Lockport man found guilty of criminal neglect of his elderly father

June 6

JOLIET – Will County State’s Attorney James Glasgow announced that a jury Monday night found a Lockport man who allowed his bedridden father to develop massive bedsores that eventually proved fatal guilty of criminal neglect of an elderly person.

Keith Condon, 41, faces two to five years in prison when he is sentenced before Associate Judge Robert Livas on Aug. 11. Probation also is a sentencing option.Criminal neglect of an elderly person is a Class 3 felony.

Condon was the caregiver for his 71-year-old father, William K. Condon Jr., who died in March 2002 after developing more than a dozen bedsores, the largest of which was nine inches long and exposed bone along his lower back and buttocks.

Dr. Bryan Mitchell, who performed the autopsy on the elderly man, testified during a five-day trial that began last week that William Condon died from infections and pneumonia caused by his ulcers.

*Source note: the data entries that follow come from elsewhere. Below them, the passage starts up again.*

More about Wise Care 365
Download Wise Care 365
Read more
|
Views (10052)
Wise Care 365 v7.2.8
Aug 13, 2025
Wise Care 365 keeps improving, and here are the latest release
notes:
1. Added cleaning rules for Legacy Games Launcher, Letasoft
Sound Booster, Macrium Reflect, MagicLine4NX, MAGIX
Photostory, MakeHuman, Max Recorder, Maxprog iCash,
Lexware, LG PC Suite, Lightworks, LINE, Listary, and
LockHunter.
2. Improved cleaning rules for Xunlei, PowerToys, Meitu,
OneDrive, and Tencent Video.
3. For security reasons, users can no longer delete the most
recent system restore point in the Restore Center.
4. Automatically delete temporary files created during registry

The bedsores covered William Condon’s legs, buttocks and back. They ranged in severity from Class 1 surface ulcers to Class 4 ulcers that took weeks to develop and tore through fat and muscle down to the bone, Mitchell testified. 

Prosecutors Nicole Moore and Christopher Regis entered photographs of William Condon’s wounds into evidence to illustrate for jurors the level of neglect. The photographs were taken after the elderly man’s death.

The charge against Keith Condon alleged that he failed to take action necessary to preserve his father’s health.

Testimony and evidence during the trial revealed that Keith Condon called a doctor at 1:30 a.m. on March 20, 2002 when his father began to experience trouble breathing. Dr. Donald Gerry, a family physician, urged Keith Condon to take his father to the hospital immediately. But Keith Condon waited nearly 12 hours to take his father to the emergency room at Silver Cross Hospital.

William Condon, who had suffered multiple strokes and had been confined to a bed in his son’s home, died at 3:50 a.m. on March 21, 2002.

“Caring for an elderly bedridden parent is a solemn responsibility,” Glasgow said. 

“To repay a parent’s unconditional love with such wretched neglect is unconscionable. This verdict sends a strong message to anyone caring for the elderly that it must be done with dignity and respect for the human condition. Anything less will not be tolerated.”

The state’s attorney also credited prosecutors Moore and Regis for their sensitive handling of the case and for preserving the late William Condon’s dignity during the trial.